# WORK REQUEST:
Copy each line below word for word and drop every image.

■ ■ ■ ■ ■

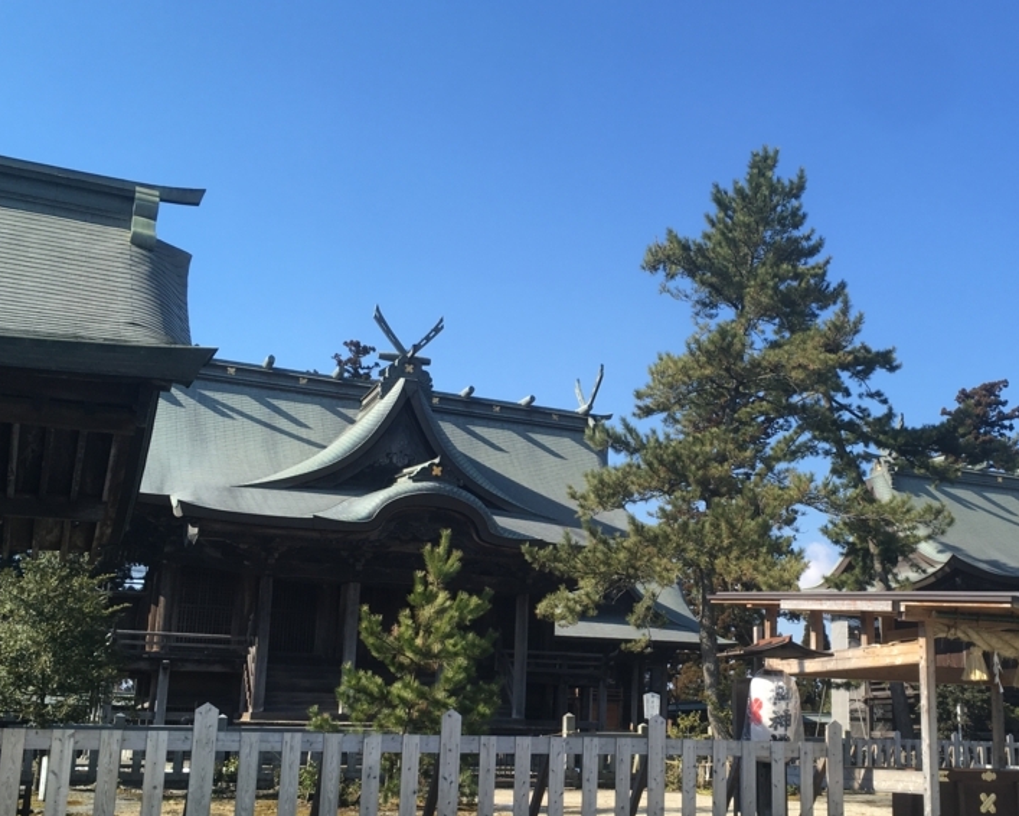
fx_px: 1237
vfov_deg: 36.3
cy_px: 513
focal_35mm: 41
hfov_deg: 44.4
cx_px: 641
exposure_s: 1/777
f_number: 2.2
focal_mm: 4.15
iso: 25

■ ■ ■ ■ ■

# TASK RESPONSE:
fx_px: 1237
vfov_deg: 36.3
cy_px: 513
focal_35mm: 41
hfov_deg: 44.4
cx_px: 641
exposure_s: 1/777
f_number: 2.2
focal_mm: 4.15
iso: 25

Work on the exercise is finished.